→ Problem to work on
Write out, word for word, every line from the one containing "All your files should end with a new line" through the last line of the records below, both ends included.

→ Entries provided

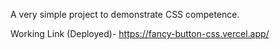 A very simple project to demonstrate CSS competence.

Working Link (Deployed)- https://fancy-button-css.vercel.app/
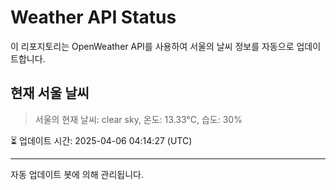
# Weather API Status

이 리포지토리는 OpenWeather API를 사용하여 서울의 날씨 정보를 자동으로 업데이트합니다.

## 현재 서울 날씨
> 서울의 현재 날씨: clear sky, 온도: 13.33°C, 습도: 30%

⏳ 업데이트 시간: 2025-04-06 04:14:27 (UTC)

---
자동 업데이트 봇에 의해 관리됩니다.

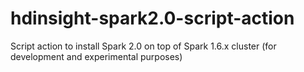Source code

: # hdinsight-spark2.0-script-action
Script action to install Spark 2.0 on top of Spark 1.6.x cluster (for development and experimental purposes)
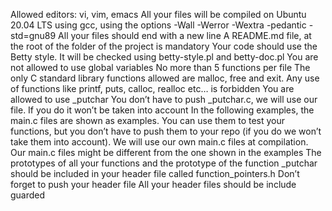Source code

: Allowed editors: vi, vim, emacs
All your files will be compiled on Ubuntu 20.04 LTS using gcc, using the options -Wall -Werror -Wextra -pedantic -std=gnu89
All your files should end with a new line
A README.md file, at the root of the folder of the project is mandatory
Your code should use the Betty style. It will be checked using betty-style.pl and betty-doc.pl
You are not allowed to use global variables
No more than 5 functions per file
The only C standard library functions allowed are malloc, free and exit. Any use of functions like printf, puts, calloc, realloc etc… is forbidden
You are allowed to use _putchar
You don’t have to push _putchar.c, we will use our file. If you do it won’t be taken into account
In the following examples, the main.c files are
shown as examples. You can use them to test your
functions, but you don’t have to push them to your repo 
(if you do we won’t take them into account). We will use our own main.c files at compilation. Our main.c files might be different from the one shown in the examples
The prototypes of all your functions and the
prototype of the function _putchar should be included
in your header file called function_pointers.h
Don’t forget to push your header file
All your header files should be include guarded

→ Written answer
All your files should end with a new line
A README.md file, at the root of the folder of the project is mandatory
Your code should use the Betty style. It will be checked using betty-style.pl and betty-doc.pl
You are not allowed to use global variables
No more than 5 functions per file
The only C standard library functions allowed are malloc, free and exit. Any use of functions like printf, puts, calloc, realloc etc… is forbidden
You are allowed to use _putchar
You don’t have to push _putchar.c, we will use our file. If you do it won’t be taken into account
In the following examples, the main.c files are
shown as examples. You can use them to test your
functions, but you don’t have to push them to your repo 
(if you do we won’t take them into account). We will use our own main.c files at compilation. Our main.c files might be different from the one shown in the examples
The prototypes of all your functions and the
prototype of the function _putchar should be included
in your header file called function_pointers.h
Don’t forget to push your header file
All your header files should be include guarded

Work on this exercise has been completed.